Как он стремился сюда! С какой радостью мечтал о встрече! И как быстро угасла, растаяла эта радость…
«Что за бред! — внезапно рассердился на себя Авель. — Вернуться после долгой разлуки домой и уйти, никого не повидав! Какая, однако, чепуха лезет мне в голову!..»
Он решительно зашагал по узкой тропинке, с таким шумом продираясь сквозь высокие побеги кукурузы, доходившие ему до плеча, что, казалось, разбудит всю деревню. Тропа привела его к калитке. С жадностью стал он вглядываться в знакомый двор. Большая лохматая овчарка, дремавшая в углу двора, глухо заворчала. Авель открыл калитку, и в тот же миг собака кинулась на него с глухим, злобным лаем.
— Цугри! Ты что? Своих не узнаешь? — укоризненно кинул Авель псу. И то ли голос показался собаке знакомым, то ли интонации его, в которых не прозвучало и тени страха, успокоили ее, но она мгновенно утихла, завиляла хвостом и, радостно скуля, подползла к ногам пришельца. Затем, вскочив на ноги, побежала впереди Авеля к дому, оповещая хозяев лаем о прибытии гостя. Но это был уже совсем другой лай: веселый, радостный.
Стоя на пороге родного дома, Авель услышал тревожный голос отца:
— Эй, Варвара! Глянь, кого там бог несет!
Авель кашлянул.
— Кто там? — раздался за дверью голос матеря.
Авель не отозвался.
— Кто бы мог быть в этакую рань? — удивленно пробормотала мать.
Тут уж Авель не выдержал.
— Отворите, — прерывающимся от волнения голосом ответил он. — Свои!
Долгое молчание, затем глухой вскрик, сменившийся причитаниями, похожими на молитву:
— Господи боже всемилостивый! Спаси меня и помилуй!

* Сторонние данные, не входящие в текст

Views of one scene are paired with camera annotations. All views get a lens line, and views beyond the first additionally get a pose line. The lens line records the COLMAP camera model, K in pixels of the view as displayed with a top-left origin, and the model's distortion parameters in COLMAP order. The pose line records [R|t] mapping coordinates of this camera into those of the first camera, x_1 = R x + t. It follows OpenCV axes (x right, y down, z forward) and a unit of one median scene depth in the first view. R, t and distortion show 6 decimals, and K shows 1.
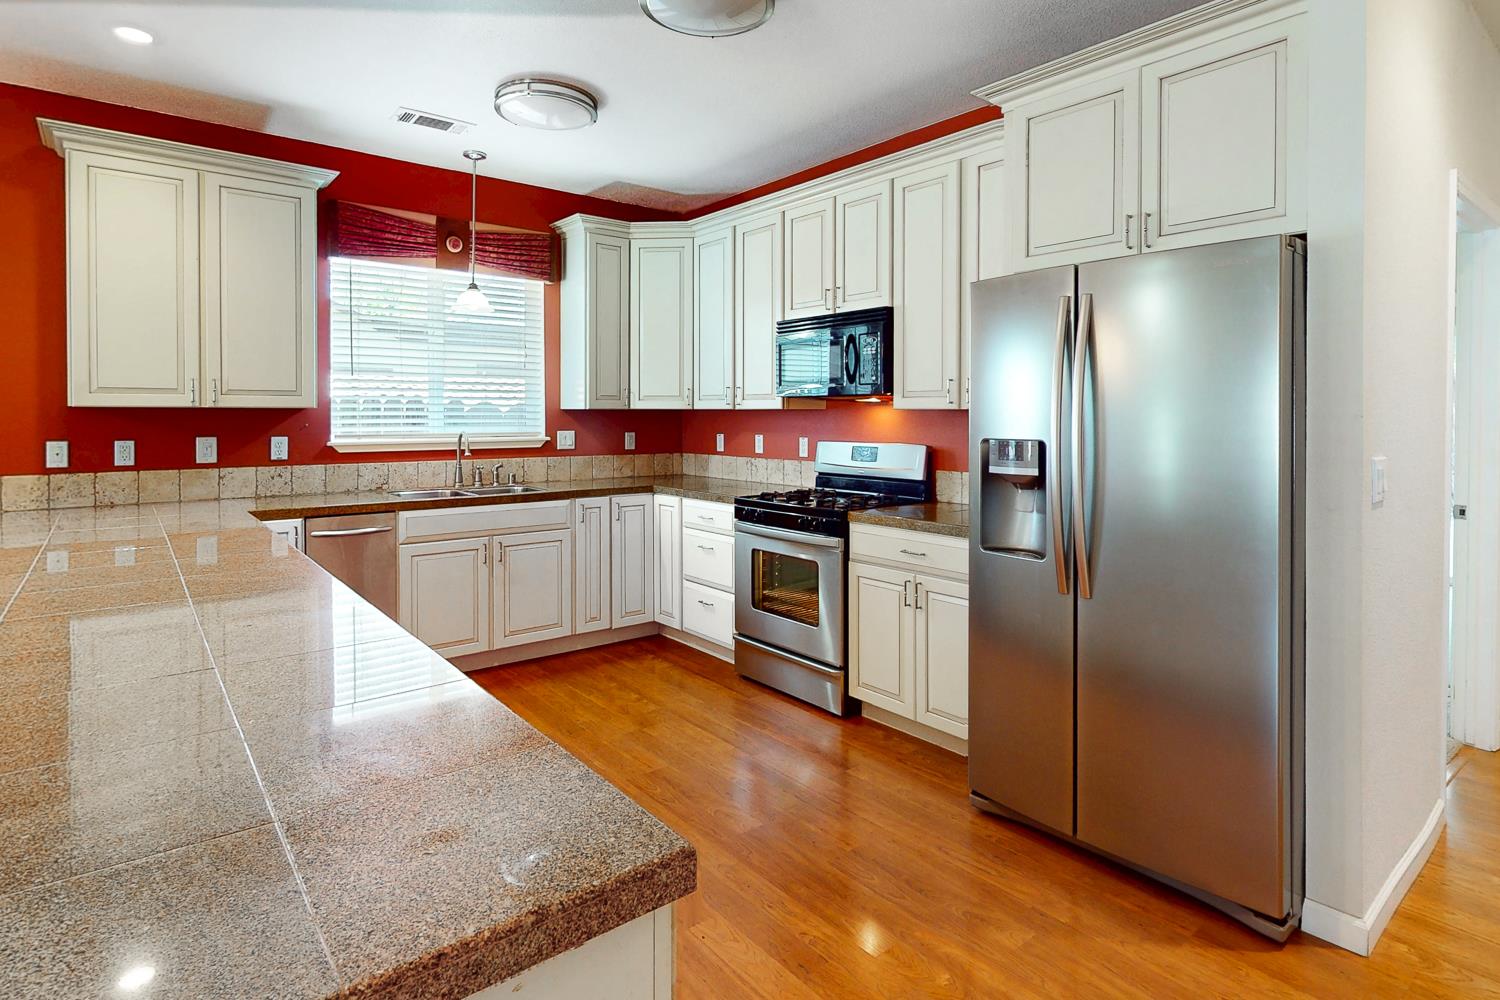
lens RADIAL K [[806.0, 0, 763.3], [0, 806.0, 421.1], [0, 0, 1]] dist [-0.016288, 0.013001]
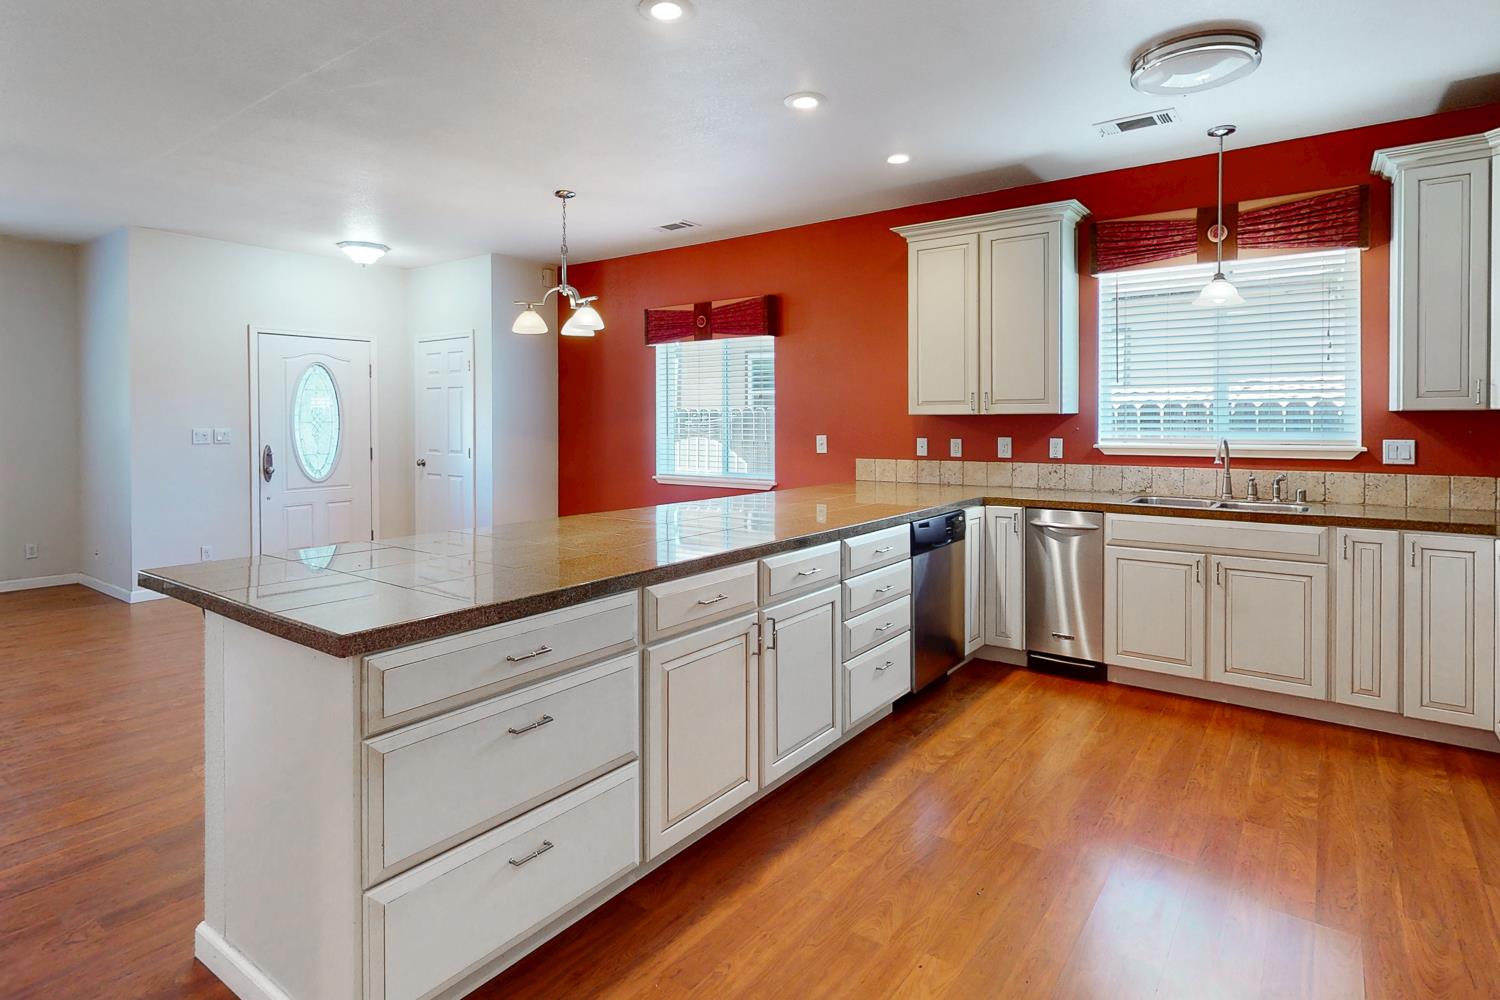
lens RADIAL K [[780.8, 0, 755.7], [0, 780.8, 429.1], [0, 0, 1]] dist [-0.000353, -0.000461]
pose [[0.243851, 0.009304, -0.969768, 0.363281], [-0.004201, 0.999955, 0.008538, -0.001941], [0.969804, 0.001992, 0.243879, 0.279944]]
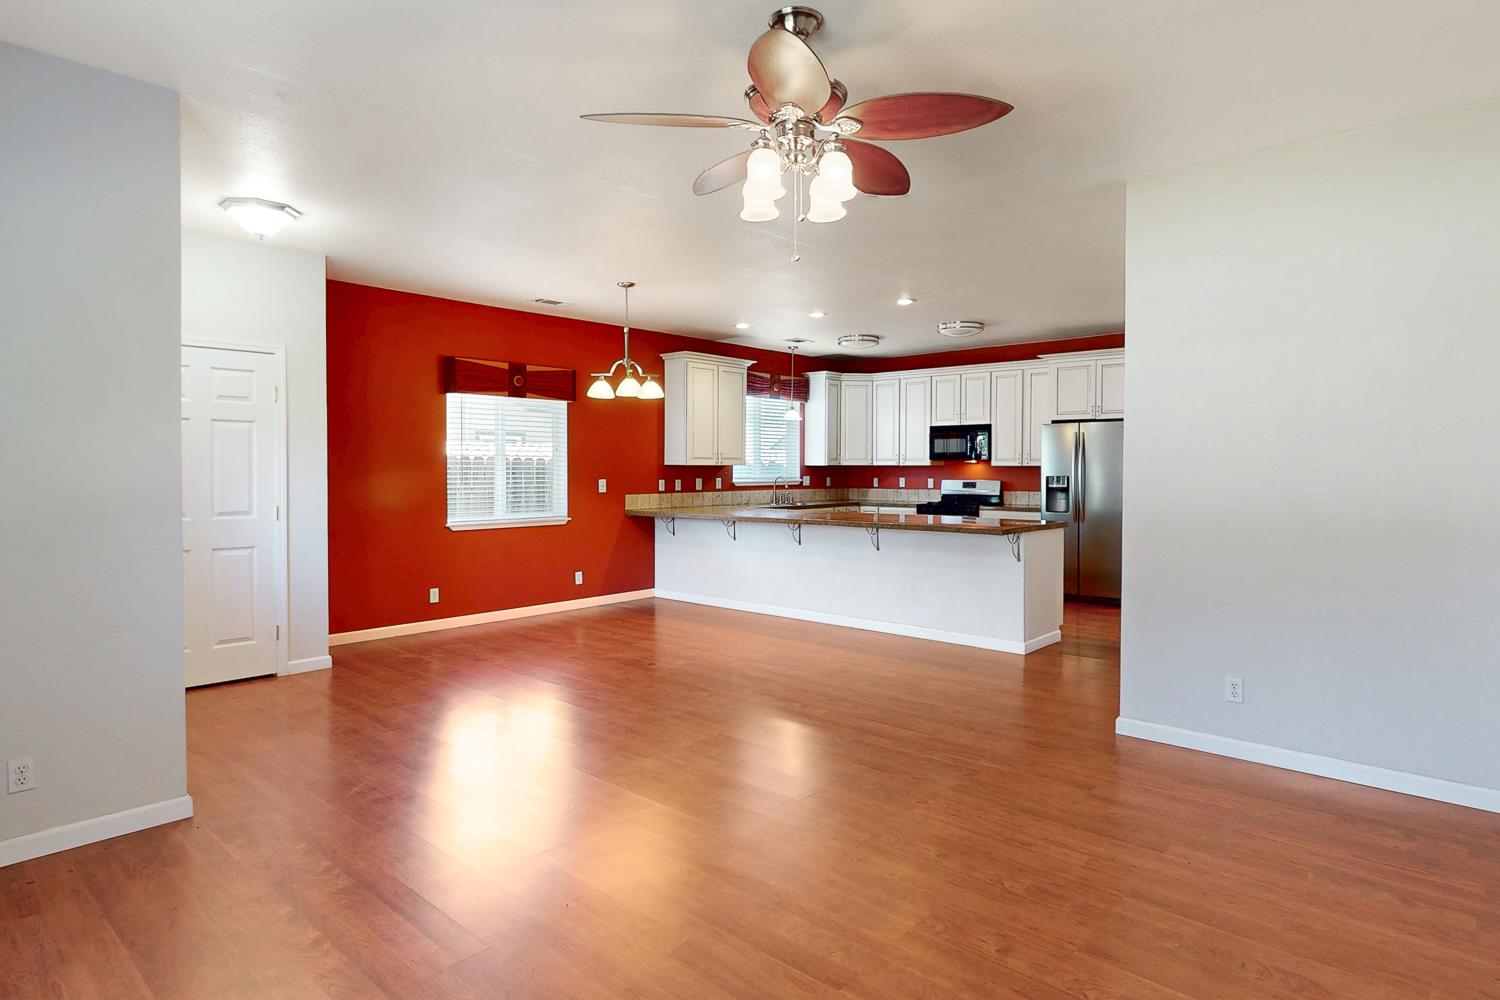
lens RADIAL K [[849.6, 0, 752.7], [0, 849.6, 519.9], [0, 0, 1]] dist [-0.051017, 0.003398]
pose [[0.988890, -0.010548, 0.148278, -0.798191], [0.002553, 0.998537, 0.054005, 0.007193], [-0.148630, -0.053026, 0.987470, -1.230346]]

Уж не снится ли мне это?
Дверь приоткрылась, и Авель увидал белого как лунь старика, в котором он с трудом узнал своего отца,
— На Сампсоньевскую, — сказал Авель извозчику, и колеса пролетки бойко застучали по торцовым мостовым знакомых питерских улиц. Вопреки календарю (была уже середина декабря) погода в Питере стояла самая что ни на есть осенняя. С тусклого, серого неба сочился мелкий, пронизывающий дождь. Копыта извозчичьей лошаденки неуверенно скользили по густой, вязкой грязи.
Рассчитавшись с извозчиком, Авель еле вылез из пролетки: одет и обут он был еще по-южному, ноги его совсем закоченели.
«Хоть бы Трифон был дома, — подумал он. — А то прямо и не знаю, куда денусь. В такую погоду хороший хозяин собаку на улицу не выпустит».
Легко взбежав на третий этаж, он остановился перед высокими двустворчатыми дубовыми дверьми, к которым была привинчена медная дощечка с выгравированной на ней цифрой «10». Затаив дыхание, надавил кнопку электрического звонка. Дверь отворилась, и на пороге возник Трифон — сам Трифон, собственной персоной. Растерянное изумление на его лице сменилось выражением самой бурной радости.
— Авель! — вскричал он. — Какими судьбами? Вот уж кого не чаял я здесь увидеть!
Обхватив гостя за плечи, он не ввел, а буквально втащил его в квартиру.
— Как видишь, жив курилка, — улыбаясь, ответил Авель.
Он снял пальто и озирался по сторонам, с удивлением оглядывая просторную, со вкусом обставленную квартиру.
— А ты почти не изменился, — говорил Трифон. — Разве только седины прибавилось. Ну, рассказывай! Каким ветром тебя занесло в наши края? Откуда? В Раче был?
— Был, — хмуро ответил Авель. — Был в Раче. Нынешним летом. К сожалению, только одну неделю.
— А по мне, так хоть бы на денек там очутиться, и то ладно. Ты даже представить себе не можешь, как я соскучился по родным местам. Недавно ночью мне приснился Никорцминдский монастырь, так можешь себе представить, я проснулся с таким камнем на сердце… Не дай бог! Видно, сон этот был в руку.
— Почему в руку? — не понял Авель.
— Ну как же! Только мне приснились родные моста, и сразу ты объявился… Так ты, стало быть, сюда из Рачи?
— Из Ростова.
— Вон что…
Авель почти два года не видал своего родственника. Последний раз они встречались в Баку, где Трифон работал механиком на железной дороге. На его квартире частенько прятались преследуемые полицией нелегалы. За год до последнего ареста Авеля Трифона выслали из Баку. С тех пор они и не виделись.